*Information given:*
———
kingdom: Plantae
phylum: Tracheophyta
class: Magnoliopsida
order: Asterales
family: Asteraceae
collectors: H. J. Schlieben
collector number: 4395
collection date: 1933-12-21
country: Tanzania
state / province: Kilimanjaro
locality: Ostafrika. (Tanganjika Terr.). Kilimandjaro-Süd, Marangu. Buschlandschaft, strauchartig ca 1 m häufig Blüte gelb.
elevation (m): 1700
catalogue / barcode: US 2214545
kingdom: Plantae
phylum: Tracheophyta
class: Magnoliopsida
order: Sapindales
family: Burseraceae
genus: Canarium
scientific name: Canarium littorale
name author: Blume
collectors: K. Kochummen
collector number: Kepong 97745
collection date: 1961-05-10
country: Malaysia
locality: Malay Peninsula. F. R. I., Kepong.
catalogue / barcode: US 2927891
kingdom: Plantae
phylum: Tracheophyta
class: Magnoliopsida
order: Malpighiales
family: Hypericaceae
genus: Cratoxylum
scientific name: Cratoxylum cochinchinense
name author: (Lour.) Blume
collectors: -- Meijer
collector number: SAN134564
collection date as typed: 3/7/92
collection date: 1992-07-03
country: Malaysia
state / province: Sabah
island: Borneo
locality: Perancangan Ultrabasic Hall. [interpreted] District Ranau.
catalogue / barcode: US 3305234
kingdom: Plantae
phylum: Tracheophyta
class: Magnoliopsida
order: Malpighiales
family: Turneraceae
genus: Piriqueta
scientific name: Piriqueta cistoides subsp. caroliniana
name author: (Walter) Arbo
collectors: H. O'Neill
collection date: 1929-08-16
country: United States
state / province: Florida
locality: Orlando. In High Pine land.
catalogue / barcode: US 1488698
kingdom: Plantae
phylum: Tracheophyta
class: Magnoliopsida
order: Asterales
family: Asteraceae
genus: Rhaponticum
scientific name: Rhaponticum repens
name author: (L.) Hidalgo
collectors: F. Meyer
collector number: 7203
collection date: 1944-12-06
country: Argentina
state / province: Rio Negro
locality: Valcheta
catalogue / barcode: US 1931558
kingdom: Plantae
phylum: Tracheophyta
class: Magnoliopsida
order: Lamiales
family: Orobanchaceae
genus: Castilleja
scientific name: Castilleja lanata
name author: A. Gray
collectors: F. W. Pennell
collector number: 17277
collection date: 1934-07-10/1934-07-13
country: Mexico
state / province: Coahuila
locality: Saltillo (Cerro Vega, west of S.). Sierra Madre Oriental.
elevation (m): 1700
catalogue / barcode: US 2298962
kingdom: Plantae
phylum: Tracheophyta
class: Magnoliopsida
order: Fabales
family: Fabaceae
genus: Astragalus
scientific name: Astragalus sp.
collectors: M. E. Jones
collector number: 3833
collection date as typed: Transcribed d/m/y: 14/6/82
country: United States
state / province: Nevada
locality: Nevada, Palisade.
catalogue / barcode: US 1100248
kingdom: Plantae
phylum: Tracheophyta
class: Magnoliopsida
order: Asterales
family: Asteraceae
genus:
———
*Problem requirements:* Output the lines from the line containing "collection date: 1933-12-21" through the line containing "name author: (Walter) Arbo", both included, as a Markdown table with the columns Line No. and Content. Number the lines in order and leave out any blank lines.

*Result below:*
| Line No. | Content |
|---|---|
| 1 | collection date: 1933-12-21 |
| 2 | country: Tanzania |
| 3 | state / province: Kilimanjaro |
| 4 | locality: Ostafrika. (Tanganjika Terr.). Kilimandjaro-Süd, Marangu. Buschlandschaft, strauchartig ca 1 m häufig Blüte gelb. |
| 5 | elevation (m): 1700 |
| 6 | catalogue / barcode: US 2214545 |
| 7 | kingdom: Plantae |
| 8 | phylum: Tracheophyta |
| 9 | class: Magnoliopsida |
| 10 | order: Sapindales |
| 11 | family: Burseraceae |
| 12 | genus: Canarium |
| 13 | scientific name: Canarium littorale |
| 14 | name author: Blume |
| 15 | collectors: K. Kochummen |
| 16 | collector number: Kepong 97745 |
| 17 | collection date: 1961-05-10 |
| 18 | country: Malaysia |
| 19 | locality: Malay Peninsula. F. R. I., Kepong. |
| 20 | catalogue / barcode: US 2927891 |
| 21 | kingdom: Plantae |
| 22 | phylum: Tracheophyta |
| 23 | class: Magnoliopsida |
| 24 | order: Malpighiales |
| 25 | family: Hypericaceae |
| 26 | genus: Cratoxylum |
| 27 | scientific name: Cratoxylum cochinchinense |
| 28 | name author: (Lour.) Blume |
| 29 | collectors: -- Meijer |
| 30 | collector number: SAN134564 |
| 31 | collection date as typed: 3/7/92 |
| 32 | collection date: 1992-07-03 |
| 33 | country: Malaysia |
| 34 | state / province: Sabah |
| 35 | island: Borneo |
| 36 | locality: Perancangan Ultrabasic Hall. [interpreted] District Ranau. |
| 37 | catalogue / barcode: US 3305234 |
| 38 | kingdom: Plantae |
| 39 | phylum: Tracheophyta |
| 40 | class: Magnoliopsida |
| 41 | order: Malpighiales |
| 42 | family: Turneraceae |
| 43 | genus: Piriqueta |
| 44 | scientific name: Piriqueta cistoides subsp. caroliniana |
| 45 | name author: (Walter) Arbo |